* READING TEXT *

##############################

Invited Speakers
Invited Speeches

 

Prof. Anne Schwerk

IU International University of Applied Sciences

Anne Schwerk is Professor of Artificial Intelligence at IU International University of Applied Sciences and Deputy Department Head for IT & Engineering. In parallel, she is a Senior Manager for Trustworthy AI at Accenture, advising on AI governance, risk, and compliance (e.g., EU AI Act) and leading cross-functional initiatives on responsible AI. Her work centers on explainable and trustworthy AI, human-centered evaluation, LLMs and NLP, and data quality for high-stakes applications. She serves on the board of the German Data Science Society (GDS) and speaks regularly at international forums on explainable AI and AI in healthcare. Previously, Anne led the TBase rollout at Charité/BIH, headed scientific management at the Berlin Institute of Health Center for Regenerative Therapies (BCRT), and held AI leadership roles at CENTOGENE and the German Research Center for AI.

Speech title: "SHAP-Guided Feature Reduction to Improve Cross-Subject Generalization in Multimodal Physiological Emotion Recognition"

Abstract: Multimodal emotion recognition from physiological signals has reported high classification performance in controlled evaluation settings, yet such results often rely on subject-dependent validation protocols that substantially overestimate real-world generalization. In this work, we systematically investigate whether explainability-driven feature reduction can improve subject-independent performance in multimodal physiological emotion recognition under strict leave-one-subject-out (LOSO) validation. Using the WESAD dataset, we study a three-class classification task (baseline, stress, amusement) based on chest-worn physiological signals and evaluate three representative model architectures: Random Forest, XGBoost, and a one-dimensional convolutional neural network. Feature relevance is quantified using SHAP values computed exclusively on training data within each LOSO fold. The resulting SHAP-based rankings are used to derive compact feature or channel subsets, followed by full model retraining under identical conditions. Across all evaluated architectures, SHAP-guided feature reduction consistently improves cross-subject generalization, supported by stable feature relevance across subjects. In particular, XGBoost trained on a reduced SHAP-selected feature set achieves statistically significant gains in both accuracy and macro F1-score compared to full-feature baselines. Class-wise analysis further reveals pronounced improvements for the amusement class, which is typically challenging to distinguish in physiological emotion recognition. These findings demonstrate that explainability can serve not only as a post-hoc analysis tool, but also as a principled mechanism for model optimization under realistic evaluation constraints. More broadly, the results highlight the importance of combining subject-independent validation with explainability-driven feature selection to obtain reliable and deployable physiological emotion recognition systems.

##############################

* DATASET EXCERPTS *
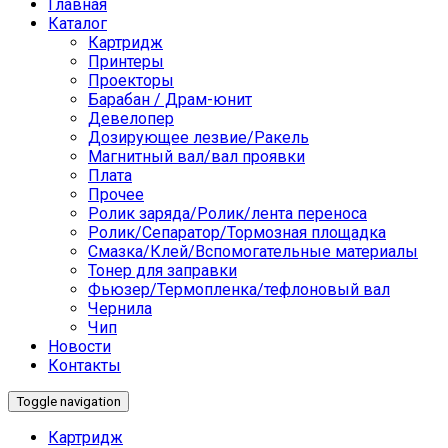
Главная
Каталог
Картридж
Принтеры
Проекторы
Барабан / Драм-юнит
Девелопер
Дозирующее лезвие/Ракель
Магнитный вал/вал проявки
Плата
Прочее
Ролик заряда/Ролик/лента переноса
Ролик/Сепаратор/Тормозная площадка
Смазка/Клей/Вспомогательные материалы
Тонер для заправки
Фьюзер/Термопленка/тефлоновый вал
Чернила
Чип
Новости
Контакты
Toggle navigation
Картридж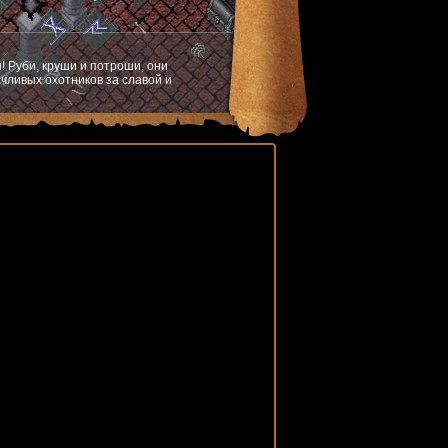
! Руби, круши и потроши, они
чливых охотников за славой и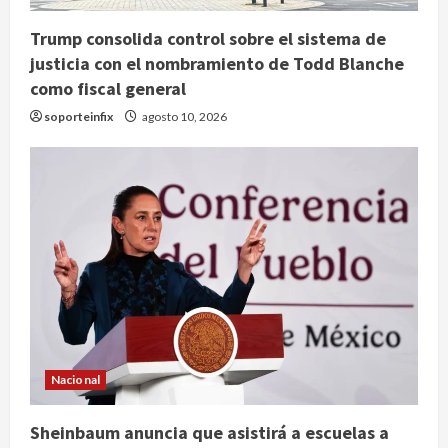
Trump consolida control sobre el sistema de
justicia con el nombramiento de Todd Blanche
como fiscal general
soporteinfix
agosto 10, 2026
Nacional
Sheinbaum anuncia que asistirá a escuelas a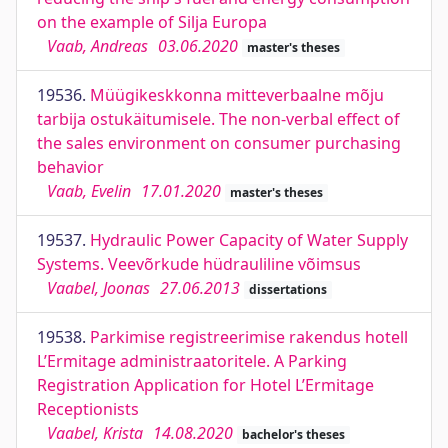
on the example of Silja Europa
Vaab, Andreas
03.06.2020
master's theses
19536.
Müügikeskkonna mitteverbaalne mõju
tarbija ostukäitumisele. The non-verbal effect of
the sales environment on consumer purchasing
behavior
Vaab, Evelin
17.01.2020
master's theses
19537.
Hydraulic Power Capacity of Water Supply
Systems. Veevõrkude hüdrauliline võimsus
Vaabel, Joonas
27.06.2013
dissertations
19538.
Parkimise registreerimise rakendus hotell
L’Ermitage administraatoritele. A Parking
Registration Application for Hotel L’Ermitage
Receptionists
Vaabel, Krista
14.08.2020
bachelor's theses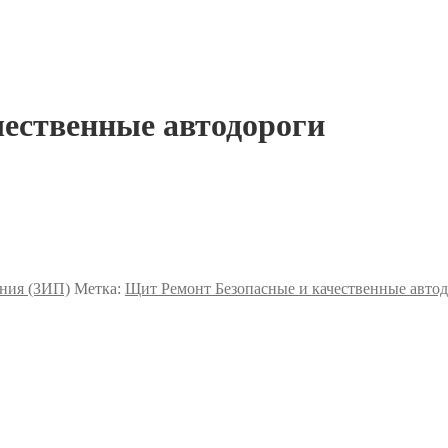
ественные автодороги
ния (ЗИП)
Метка:
Щит Ремонт Безопасные и качественные авто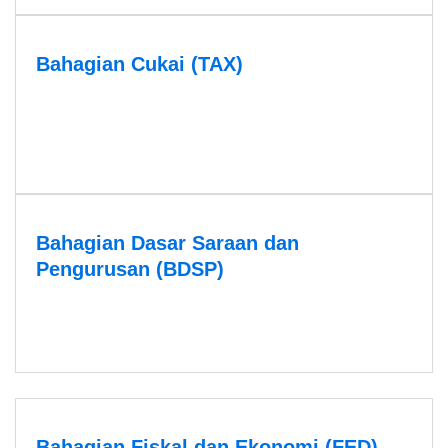
Bahagian Cukai (TAX)
Bahagian Dasar Saraan dan
Pengurusan (BDSP)
Bahagian Fiskal dan Ekonomi (FED)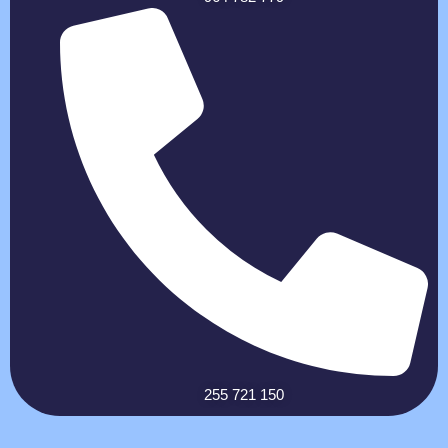
255 721 150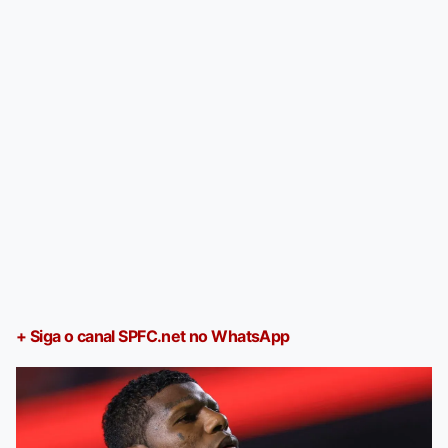
+ Siga o canal SPFC.net no WhatsApp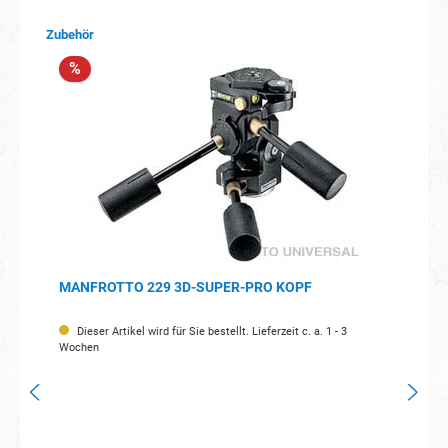
Produktgalerie überspringen
Zubehör
%
MANFROTTO 229 3D-SUPER-PRO KOPF
Dieser Artikel wird für Sie bestellt. Lieferzeit c. a. 1 - 3
Wochen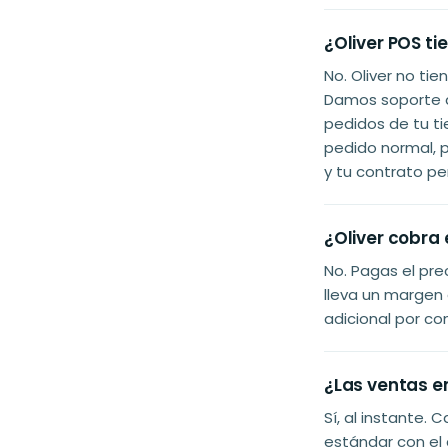
¿Oliver POS t
No. Oliver no ti
Damos soporte a
pedidos de tu t
pedido normal, 
y tu contrato p
¿Oliver cobra
No. Pagas el pr
lleva un margen 
adicional por co
¿Las ventas e
Sí, al instante
estándar con el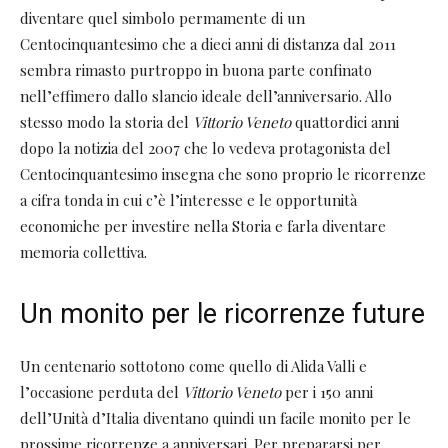
diventare quel simbolo permamente di un
Centocinquantesimo che a dieci anni di distanza dal 2011
sembra rimasto purtroppo in buona parte confinato
nell’effimero dallo slancio ideale dell’anniversario. Allo
stesso modo la storia del
Vittorio Veneto
quattordici anni
dopo la notizia del 2007 che lo vedeva protagonista del
Centocinquantesimo insegna che sono proprio le ricorrenze
a cifra tonda in cui c’è l’interesse e le opportunità
economiche per investire nella Storia e farla diventare
memoria collettiva.
Un monito per le ricorrenze future
Un centenario sottotono come quello di Alida Valli e
l’occasione perduta del
Vittorio Veneto
per i 150 anni
dell’Unità d’Italia diventano quindi un facile monito per le
prossime ricorrenze a anniversari. Per prepararsi per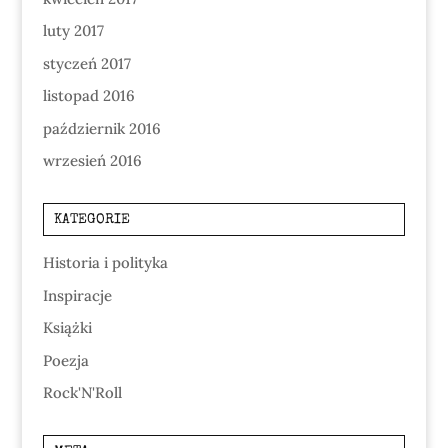
luty 2017
styczeń 2017
listopad 2016
październik 2016
wrzesień 2016
KATEGORIE
Historia i polityka
Inspiracje
Książki
Poezja
Rock'N'Roll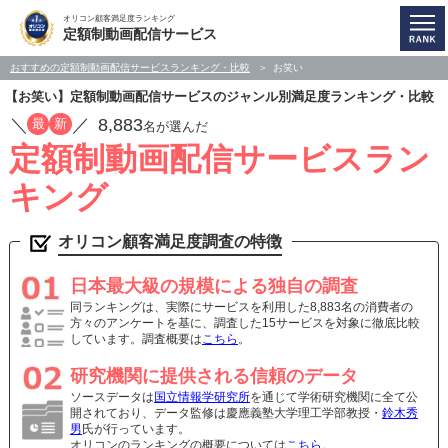
オリコン顧客満足度ランキング
定額制動画配信サービス
おすすめの定額制動画配信サービスランキング・比較
お笑い
【お笑い】定額制動画配信サービスのジャンル別満足度ランキング・比較
／
／
8,883
最
新
名が選んだ
定額制動画配信サービスラン
キング
オリコン顧客満足度調査の特徴
日本最大級の規模による独自の調査
同ランキングは、実際にサービスを利用した8,883名の消費者の
方々のアンケートを基に、調査した15サービスを対象に徹底比較
しています。調査概要は
こちら
。
研究機関に提供される信頼のデータ
ソースデータは
国立情報学研究所
を通じて学術研究機関に全て公
開されており、データ監修は慶應義塾大学理工学部教授・
鈴木秀
男
氏が行っています。
オリコンのランキングの概要については
こちら
。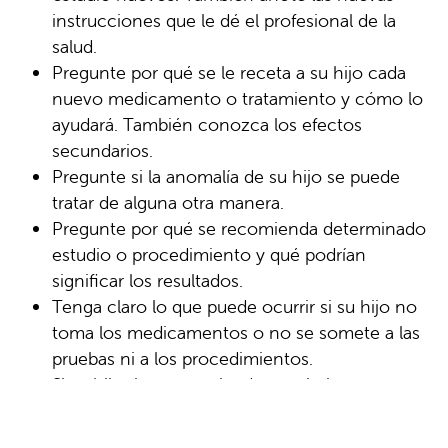
instrucciones que le dé el profesional de la
salud.
Pregunte por qué se le receta a su hijo cada
nuevo medicamento o tratamiento y cómo lo
ayudará. También conozca los efectos
secundarios.
Pregunte si la anomalía de su hijo se puede
tratar de alguna otra manera.
Pregunte por qué se recomienda determinado
estudio o procedimiento y qué podrían
significar los resultados.
Tenga claro lo que puede ocurrir si su hijo no
toma los medicamentos o no se somete a las
pruebas ni a los procedimientos.
Si su hijo tiene una cita de seguimiento, anote
la fecha, la hora y el objetivo de la consulta.
Consulte cómo puede comunicarse con el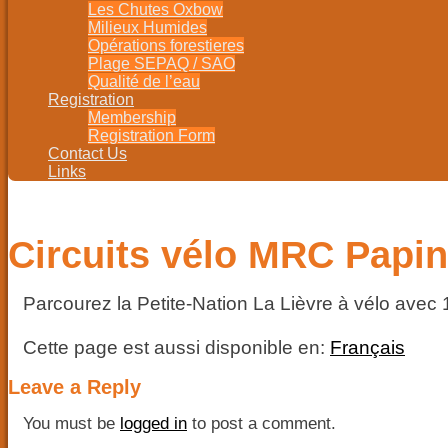
Les Chutes Oxbow
Milieux Humides
Opérations forestieres
Plage SEPAQ / SAO
Qualité de l’eau
Registration
Membership
Registration Form
Contact Us
Links
Circuits vélo MRC Papi
Parcourez la Petite-Nation La Lièvre à vélo avec 1
Cette page est aussi disponible en:
Français
Leave a Reply
You must be
logged in
to post a comment.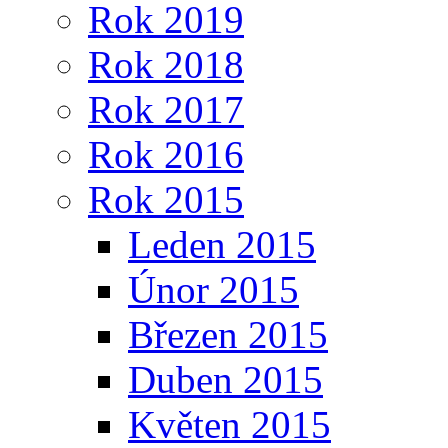
Rok 2019
Rok 2018
Rok 2017
Rok 2016
Rok 2015
Leden 2015
Únor 2015
Březen 2015
Duben 2015
Květen 2015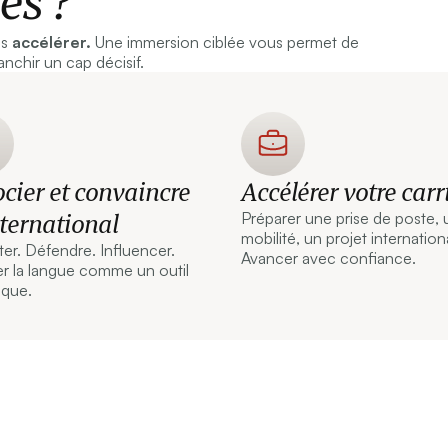
es ?
es
accélérer.
Une immersion ciblée vous permet de
anchir un cap décisif.
cier et convaincre
Accélérer votre carr
nternational
Préparer une prise de poste,
mobilité, un projet internationa
er. Défendre. Influencer.
Avancer avec confiance.
er la langue comme un outil
ique.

##############################

* EXERCISE PROMPT *
According to the invited speakers page, which three classes does the study in Anne Schwerk's speech classify?

* WRITTEN SOLUTION *
Baseline, stress, and amusement.